Glossary

What Is robots.txt?

robots.txt is a plain-text file at the root of a website (e.g. example.com/robots.txt) that tells web crawlers which URLs the site owner does or doesn't want them to access, following the Robots Exclusion Protocol.

Understand the Robots Exclusion Protocol, what robots.txt actually enforces (and doesn't), and how scrapers should treat it for both legal and operational reasons.

Explained

robots.txt is a convention dating back to 1994: a plain-text file at the root of a domain that lists which user-agents (crawlers) are allowed or disallowed from accessing which URL paths. Search engines (Google, Bing) and well-behaved crawlers honor it. The file is publicly readable — you can fetch any site's robots.txt directly (`curl https://example.com/robots.txt`) and read what the site owner wants crawlers to do.

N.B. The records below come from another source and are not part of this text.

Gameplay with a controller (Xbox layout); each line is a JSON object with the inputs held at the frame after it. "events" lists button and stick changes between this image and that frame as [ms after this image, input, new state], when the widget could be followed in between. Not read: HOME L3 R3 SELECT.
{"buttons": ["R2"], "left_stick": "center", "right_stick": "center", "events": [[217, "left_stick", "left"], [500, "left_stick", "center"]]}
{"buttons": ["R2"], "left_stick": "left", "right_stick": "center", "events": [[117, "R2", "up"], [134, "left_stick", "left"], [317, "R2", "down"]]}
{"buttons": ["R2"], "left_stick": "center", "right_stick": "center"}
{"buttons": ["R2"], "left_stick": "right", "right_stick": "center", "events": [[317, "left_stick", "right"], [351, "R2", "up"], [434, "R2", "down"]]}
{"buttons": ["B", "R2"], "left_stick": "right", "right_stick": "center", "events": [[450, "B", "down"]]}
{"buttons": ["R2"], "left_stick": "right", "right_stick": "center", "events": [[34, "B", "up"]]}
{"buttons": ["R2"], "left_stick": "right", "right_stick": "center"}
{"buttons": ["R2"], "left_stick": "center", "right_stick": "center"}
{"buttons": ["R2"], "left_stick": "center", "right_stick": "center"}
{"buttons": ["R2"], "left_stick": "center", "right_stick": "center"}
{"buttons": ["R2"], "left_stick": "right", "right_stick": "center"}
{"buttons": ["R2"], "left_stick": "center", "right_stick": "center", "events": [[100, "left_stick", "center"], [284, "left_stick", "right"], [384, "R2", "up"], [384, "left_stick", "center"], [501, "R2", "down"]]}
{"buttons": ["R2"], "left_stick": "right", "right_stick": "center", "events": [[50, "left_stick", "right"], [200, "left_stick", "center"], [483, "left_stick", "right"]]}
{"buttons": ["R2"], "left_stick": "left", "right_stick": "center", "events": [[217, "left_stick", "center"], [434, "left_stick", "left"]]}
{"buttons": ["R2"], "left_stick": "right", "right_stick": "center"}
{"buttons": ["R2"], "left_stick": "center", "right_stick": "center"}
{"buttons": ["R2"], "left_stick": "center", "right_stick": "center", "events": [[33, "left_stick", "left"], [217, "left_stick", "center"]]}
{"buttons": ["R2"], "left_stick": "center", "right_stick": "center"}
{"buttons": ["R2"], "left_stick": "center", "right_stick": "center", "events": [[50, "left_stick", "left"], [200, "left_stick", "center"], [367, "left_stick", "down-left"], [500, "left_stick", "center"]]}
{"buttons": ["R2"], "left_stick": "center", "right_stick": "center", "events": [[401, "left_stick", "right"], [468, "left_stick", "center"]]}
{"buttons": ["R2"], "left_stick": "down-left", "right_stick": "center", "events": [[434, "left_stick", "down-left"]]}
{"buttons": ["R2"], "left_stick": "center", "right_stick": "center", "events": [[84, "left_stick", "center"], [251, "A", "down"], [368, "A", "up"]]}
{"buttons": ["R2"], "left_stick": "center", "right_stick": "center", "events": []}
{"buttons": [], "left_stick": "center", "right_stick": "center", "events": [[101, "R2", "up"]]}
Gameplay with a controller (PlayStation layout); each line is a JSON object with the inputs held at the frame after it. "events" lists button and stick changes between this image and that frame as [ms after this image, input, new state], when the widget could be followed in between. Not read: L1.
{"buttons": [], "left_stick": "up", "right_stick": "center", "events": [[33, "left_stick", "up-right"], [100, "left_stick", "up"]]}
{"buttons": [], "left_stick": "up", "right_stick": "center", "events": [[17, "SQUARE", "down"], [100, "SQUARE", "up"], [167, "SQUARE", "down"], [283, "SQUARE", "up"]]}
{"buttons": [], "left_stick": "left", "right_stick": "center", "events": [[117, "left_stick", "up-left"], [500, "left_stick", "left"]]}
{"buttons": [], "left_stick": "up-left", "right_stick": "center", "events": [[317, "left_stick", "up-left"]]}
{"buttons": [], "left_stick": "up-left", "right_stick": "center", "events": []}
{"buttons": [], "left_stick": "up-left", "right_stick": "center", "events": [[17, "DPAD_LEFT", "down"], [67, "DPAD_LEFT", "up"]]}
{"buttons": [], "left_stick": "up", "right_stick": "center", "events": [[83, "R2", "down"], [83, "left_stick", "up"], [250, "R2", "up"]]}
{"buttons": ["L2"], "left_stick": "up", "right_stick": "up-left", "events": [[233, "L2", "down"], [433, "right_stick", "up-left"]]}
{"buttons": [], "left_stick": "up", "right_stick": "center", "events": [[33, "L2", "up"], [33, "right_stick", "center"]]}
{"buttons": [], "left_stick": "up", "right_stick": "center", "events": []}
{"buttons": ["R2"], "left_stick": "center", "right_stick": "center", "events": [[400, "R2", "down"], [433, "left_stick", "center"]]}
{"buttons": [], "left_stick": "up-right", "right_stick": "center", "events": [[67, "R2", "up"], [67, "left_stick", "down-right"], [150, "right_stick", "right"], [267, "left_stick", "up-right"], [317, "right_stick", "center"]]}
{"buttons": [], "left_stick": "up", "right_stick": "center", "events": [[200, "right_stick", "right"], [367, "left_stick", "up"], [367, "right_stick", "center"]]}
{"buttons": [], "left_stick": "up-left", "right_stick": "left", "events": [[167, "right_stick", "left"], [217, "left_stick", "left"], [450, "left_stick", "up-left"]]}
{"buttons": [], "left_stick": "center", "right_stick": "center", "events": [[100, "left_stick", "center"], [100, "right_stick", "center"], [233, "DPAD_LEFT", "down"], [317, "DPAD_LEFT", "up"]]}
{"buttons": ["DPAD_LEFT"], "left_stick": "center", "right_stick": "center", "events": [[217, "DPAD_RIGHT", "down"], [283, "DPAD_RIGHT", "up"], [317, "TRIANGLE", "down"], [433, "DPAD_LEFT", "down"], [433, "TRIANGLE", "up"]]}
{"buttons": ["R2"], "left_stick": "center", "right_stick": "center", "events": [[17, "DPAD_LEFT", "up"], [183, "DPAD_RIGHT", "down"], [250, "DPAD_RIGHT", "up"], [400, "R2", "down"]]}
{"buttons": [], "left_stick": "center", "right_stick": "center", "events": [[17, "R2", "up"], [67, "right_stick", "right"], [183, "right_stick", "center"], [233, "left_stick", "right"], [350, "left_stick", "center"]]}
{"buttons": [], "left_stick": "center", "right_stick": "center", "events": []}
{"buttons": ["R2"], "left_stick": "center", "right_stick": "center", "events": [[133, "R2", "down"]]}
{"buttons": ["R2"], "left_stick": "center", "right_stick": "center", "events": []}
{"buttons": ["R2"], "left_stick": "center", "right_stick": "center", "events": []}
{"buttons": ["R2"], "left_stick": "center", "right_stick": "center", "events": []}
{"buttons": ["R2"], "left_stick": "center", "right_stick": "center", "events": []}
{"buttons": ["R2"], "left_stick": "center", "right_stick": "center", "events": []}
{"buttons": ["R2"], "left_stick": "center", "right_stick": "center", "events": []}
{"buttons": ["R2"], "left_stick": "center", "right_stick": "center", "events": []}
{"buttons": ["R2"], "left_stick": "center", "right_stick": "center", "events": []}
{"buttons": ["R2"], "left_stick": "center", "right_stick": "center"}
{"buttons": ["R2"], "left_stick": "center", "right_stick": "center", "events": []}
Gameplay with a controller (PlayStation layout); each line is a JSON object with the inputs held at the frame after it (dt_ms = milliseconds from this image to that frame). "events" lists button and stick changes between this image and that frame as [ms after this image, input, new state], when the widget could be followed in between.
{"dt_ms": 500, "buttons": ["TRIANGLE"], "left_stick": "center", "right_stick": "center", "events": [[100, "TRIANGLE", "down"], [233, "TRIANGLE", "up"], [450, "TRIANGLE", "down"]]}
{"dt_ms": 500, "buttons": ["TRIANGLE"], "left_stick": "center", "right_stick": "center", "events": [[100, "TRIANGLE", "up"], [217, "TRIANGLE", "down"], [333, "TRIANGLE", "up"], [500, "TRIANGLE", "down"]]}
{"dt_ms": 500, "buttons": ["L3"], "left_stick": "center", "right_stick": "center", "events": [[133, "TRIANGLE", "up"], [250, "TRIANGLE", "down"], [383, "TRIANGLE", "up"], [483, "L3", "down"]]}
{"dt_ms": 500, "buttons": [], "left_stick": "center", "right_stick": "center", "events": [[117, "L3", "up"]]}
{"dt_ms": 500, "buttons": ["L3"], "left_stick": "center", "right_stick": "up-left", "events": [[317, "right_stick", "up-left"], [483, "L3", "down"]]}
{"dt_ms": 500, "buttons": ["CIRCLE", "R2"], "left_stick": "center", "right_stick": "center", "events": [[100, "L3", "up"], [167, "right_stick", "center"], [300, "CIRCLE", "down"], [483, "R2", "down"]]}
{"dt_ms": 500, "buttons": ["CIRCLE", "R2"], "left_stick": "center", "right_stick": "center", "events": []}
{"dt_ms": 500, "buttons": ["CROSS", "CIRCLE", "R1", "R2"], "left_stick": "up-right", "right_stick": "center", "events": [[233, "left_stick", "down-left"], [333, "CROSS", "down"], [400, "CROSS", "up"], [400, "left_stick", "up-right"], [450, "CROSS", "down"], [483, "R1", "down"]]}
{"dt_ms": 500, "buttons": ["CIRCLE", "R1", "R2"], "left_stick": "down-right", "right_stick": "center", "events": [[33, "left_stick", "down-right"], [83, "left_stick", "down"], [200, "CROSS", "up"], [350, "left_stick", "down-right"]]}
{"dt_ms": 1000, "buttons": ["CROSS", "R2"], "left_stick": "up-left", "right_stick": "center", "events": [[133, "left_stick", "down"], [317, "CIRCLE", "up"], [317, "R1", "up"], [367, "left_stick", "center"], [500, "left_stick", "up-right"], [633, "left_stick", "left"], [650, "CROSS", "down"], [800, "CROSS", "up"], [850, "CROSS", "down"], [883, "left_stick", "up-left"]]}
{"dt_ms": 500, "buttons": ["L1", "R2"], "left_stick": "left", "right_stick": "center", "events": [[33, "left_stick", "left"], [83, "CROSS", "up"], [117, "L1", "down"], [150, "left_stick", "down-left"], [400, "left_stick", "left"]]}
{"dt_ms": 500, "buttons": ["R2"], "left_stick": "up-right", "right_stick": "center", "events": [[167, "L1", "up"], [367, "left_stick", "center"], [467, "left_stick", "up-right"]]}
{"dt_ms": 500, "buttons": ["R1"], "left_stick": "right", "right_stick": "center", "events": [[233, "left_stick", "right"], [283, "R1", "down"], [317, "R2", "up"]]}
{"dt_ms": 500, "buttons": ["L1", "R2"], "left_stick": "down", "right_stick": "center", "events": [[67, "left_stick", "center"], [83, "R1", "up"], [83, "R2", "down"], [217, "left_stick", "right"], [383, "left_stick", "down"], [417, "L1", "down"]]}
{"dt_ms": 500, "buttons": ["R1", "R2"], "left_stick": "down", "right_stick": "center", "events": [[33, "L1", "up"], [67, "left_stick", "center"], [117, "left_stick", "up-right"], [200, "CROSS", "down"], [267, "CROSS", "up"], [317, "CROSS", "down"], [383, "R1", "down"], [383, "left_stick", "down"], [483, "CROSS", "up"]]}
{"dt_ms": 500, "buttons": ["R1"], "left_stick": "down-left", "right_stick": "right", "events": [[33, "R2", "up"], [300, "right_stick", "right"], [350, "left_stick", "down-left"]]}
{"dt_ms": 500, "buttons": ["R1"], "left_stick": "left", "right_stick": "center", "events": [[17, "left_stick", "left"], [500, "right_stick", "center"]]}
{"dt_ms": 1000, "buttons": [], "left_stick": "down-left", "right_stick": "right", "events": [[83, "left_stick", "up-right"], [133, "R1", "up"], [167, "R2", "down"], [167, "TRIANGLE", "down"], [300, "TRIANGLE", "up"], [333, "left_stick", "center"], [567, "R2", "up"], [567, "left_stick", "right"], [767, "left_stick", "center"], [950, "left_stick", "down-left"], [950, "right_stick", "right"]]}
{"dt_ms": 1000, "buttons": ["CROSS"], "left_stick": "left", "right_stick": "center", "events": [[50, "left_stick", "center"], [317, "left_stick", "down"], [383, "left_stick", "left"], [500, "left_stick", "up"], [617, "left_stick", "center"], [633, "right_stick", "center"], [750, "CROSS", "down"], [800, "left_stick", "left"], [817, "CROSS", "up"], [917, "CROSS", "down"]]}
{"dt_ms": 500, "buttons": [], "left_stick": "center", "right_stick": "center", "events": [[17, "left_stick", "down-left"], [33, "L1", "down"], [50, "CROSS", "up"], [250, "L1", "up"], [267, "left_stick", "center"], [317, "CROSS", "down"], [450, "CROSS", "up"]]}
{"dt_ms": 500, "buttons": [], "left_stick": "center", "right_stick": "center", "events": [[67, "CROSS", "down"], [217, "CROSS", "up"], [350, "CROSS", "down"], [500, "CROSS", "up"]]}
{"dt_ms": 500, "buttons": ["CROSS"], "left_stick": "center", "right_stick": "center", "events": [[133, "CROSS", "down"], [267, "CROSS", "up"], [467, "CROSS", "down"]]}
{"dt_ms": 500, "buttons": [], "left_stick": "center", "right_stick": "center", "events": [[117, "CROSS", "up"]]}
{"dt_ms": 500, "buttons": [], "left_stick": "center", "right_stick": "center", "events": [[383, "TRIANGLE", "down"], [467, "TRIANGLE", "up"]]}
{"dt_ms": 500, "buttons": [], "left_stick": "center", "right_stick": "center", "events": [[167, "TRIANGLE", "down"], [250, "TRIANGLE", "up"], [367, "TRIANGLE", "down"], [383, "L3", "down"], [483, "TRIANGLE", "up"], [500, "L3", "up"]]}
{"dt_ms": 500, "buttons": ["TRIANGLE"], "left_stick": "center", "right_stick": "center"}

The Robots Exclusion Protocol is purely advisory. The web server doesn't enforce robots.txt directives — it just publishes them. A misbehaving crawler can ignore robots.txt and the site will serve the requested URLs anyway. The enforcement comes from search engine policy (Googlebot will not index pages disallowed in robots.txt) and from legal / reputational consequences when commercial scrapers ignore explicit owner intent.

For commercial scraping, robots.txt matters in two ways. Legally, ignoring an explicit `Disallow` directive can be cited as evidence of bad-faith access in CFAA / computer-misuse cases (especially in the US after the hiQ v LinkedIn ruling). Operationally, sites that disallow specific paths often have stronger anti-bot protection on those paths — `Disallow: /search` usually means scraping `/search` will trigger heavier defenses than scraping the rest of the site.

How It Works

When a crawler starts on a domain, it fetches `/robots.txt` first and parses the directives. The file uses a simple grammar: `User-agent: ` blocks specify which crawler the following rules apply to (`*` for all), `Disallow: ` blocks specific URL prefixes, `Allow: ` re-allows paths within a disallowed prefix, and optional `Crawl-delay: ` and `Sitemap: ` directives provide metadata.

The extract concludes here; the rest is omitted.